**TASK PROMPT**
Using the listing below, set down exactly the lines starting at the line that contains "text_box [170, 704, 272, 806]" and ending at the line that contains "Page size: 1500x1125.", both included, and no others.

**SOURCE MATERIAL**

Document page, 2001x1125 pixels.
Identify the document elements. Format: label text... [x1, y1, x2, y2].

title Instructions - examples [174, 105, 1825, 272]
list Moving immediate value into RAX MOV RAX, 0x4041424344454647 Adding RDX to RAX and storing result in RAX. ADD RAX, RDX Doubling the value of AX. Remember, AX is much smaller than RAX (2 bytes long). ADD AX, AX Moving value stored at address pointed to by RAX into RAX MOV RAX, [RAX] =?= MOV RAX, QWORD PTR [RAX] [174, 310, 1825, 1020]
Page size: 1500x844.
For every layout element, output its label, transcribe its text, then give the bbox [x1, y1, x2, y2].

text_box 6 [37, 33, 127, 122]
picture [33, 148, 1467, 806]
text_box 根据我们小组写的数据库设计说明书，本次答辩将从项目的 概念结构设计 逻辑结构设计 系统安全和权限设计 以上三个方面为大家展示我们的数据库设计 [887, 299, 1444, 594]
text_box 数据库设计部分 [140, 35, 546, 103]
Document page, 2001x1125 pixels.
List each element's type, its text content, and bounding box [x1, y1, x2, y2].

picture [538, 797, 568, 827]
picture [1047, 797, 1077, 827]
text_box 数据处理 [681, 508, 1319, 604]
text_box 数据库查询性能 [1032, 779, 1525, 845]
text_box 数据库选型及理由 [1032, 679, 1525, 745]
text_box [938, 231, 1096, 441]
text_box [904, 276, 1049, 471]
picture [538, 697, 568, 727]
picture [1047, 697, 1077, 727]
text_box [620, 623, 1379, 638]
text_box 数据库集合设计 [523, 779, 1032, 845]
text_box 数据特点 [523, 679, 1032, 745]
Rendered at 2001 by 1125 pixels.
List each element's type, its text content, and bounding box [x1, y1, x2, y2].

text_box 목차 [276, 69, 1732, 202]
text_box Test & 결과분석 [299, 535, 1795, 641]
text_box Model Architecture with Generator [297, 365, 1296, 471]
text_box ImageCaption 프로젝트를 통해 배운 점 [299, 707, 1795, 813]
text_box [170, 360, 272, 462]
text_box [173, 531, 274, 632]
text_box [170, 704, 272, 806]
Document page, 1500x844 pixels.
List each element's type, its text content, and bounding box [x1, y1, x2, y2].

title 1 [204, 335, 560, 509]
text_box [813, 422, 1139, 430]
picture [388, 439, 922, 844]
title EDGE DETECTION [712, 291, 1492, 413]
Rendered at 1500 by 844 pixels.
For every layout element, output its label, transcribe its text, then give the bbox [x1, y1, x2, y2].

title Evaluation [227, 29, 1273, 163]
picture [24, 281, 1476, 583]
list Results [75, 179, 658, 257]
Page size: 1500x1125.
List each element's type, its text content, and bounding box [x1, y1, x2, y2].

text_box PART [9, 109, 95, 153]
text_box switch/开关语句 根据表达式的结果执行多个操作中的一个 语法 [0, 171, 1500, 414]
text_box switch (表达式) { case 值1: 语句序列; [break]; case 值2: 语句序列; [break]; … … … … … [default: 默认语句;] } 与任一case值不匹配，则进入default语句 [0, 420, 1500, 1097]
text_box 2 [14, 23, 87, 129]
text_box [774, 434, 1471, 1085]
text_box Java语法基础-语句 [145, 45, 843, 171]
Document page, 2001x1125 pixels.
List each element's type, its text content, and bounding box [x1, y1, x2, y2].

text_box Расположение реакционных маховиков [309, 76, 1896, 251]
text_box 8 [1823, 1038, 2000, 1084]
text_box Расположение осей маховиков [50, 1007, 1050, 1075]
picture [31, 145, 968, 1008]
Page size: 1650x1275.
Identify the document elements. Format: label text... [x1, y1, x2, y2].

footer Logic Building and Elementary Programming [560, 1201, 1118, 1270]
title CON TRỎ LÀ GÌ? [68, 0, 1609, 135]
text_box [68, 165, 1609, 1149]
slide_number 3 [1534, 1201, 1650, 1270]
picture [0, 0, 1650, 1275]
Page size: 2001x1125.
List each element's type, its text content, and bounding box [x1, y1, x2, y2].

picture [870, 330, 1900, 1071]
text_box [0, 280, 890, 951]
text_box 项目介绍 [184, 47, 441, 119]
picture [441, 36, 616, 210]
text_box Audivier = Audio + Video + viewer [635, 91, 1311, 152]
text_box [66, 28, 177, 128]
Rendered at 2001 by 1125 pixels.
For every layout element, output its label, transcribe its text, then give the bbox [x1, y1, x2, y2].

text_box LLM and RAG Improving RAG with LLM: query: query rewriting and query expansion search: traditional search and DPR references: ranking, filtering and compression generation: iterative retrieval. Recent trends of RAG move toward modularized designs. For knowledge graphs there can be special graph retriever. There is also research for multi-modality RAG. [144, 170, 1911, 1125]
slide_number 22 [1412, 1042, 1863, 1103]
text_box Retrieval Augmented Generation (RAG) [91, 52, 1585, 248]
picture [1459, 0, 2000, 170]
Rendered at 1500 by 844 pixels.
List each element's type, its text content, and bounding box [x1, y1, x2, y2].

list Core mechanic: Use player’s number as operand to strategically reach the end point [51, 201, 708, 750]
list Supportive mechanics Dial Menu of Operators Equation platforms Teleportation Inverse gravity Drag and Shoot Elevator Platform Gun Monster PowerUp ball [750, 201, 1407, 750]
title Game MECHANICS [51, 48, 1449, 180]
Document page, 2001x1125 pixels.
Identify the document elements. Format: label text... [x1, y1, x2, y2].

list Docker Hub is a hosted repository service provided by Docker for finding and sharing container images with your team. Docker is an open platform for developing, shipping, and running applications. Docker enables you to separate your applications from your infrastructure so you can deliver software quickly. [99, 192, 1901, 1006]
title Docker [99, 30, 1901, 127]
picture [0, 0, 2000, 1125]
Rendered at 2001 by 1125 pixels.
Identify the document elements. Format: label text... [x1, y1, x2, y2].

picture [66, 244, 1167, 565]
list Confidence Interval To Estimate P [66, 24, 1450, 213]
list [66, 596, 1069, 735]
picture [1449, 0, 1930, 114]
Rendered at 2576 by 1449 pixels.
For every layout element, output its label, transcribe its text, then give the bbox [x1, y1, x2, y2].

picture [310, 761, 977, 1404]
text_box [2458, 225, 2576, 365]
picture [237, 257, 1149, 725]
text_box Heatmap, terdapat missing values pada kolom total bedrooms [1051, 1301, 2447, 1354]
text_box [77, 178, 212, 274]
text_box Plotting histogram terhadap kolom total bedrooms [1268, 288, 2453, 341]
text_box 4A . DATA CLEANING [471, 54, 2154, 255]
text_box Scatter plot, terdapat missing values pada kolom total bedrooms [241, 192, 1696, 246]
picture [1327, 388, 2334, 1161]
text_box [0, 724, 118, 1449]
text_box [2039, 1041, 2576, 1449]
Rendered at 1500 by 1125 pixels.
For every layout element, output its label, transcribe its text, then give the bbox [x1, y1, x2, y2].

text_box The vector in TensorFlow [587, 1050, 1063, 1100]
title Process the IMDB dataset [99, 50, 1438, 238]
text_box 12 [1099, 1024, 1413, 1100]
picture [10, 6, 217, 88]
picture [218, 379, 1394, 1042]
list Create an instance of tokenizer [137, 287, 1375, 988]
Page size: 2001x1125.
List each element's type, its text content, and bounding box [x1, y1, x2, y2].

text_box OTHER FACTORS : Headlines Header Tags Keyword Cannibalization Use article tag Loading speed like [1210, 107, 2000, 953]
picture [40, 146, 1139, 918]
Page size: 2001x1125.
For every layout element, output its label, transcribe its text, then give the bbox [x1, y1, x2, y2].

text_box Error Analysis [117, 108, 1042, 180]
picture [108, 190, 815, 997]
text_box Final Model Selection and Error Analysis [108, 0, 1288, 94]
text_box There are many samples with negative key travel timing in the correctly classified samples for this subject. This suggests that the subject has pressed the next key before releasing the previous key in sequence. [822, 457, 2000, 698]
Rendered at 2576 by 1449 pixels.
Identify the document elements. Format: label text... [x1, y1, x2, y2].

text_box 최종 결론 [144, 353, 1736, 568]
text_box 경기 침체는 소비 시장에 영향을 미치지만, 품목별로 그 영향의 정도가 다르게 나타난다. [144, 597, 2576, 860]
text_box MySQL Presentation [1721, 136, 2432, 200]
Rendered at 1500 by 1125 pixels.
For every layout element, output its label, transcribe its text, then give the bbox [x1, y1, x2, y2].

**YOUR SOLUTION**
text_box [170, 704, 272, 806]
Document page, 1500x844 pixels.
List each element's type, its text content, and bounding box [x1, y1, x2, y2].

title 1 [204, 335, 560, 509]
text_box [813, 422, 1139, 430]
picture [388, 439, 922, 844]
title EDGE DETECTION [712, 291, 1492, 413]
Rendered at 1500 by 844 pixels.
For every layout element, output its label, transcribe its text, then give the bbox [x1, y1, x2, y2].

title Evaluation [227, 29, 1273, 163]
picture [24, 281, 1476, 583]
list Results [75, 179, 658, 257]
Page size: 1500x1125.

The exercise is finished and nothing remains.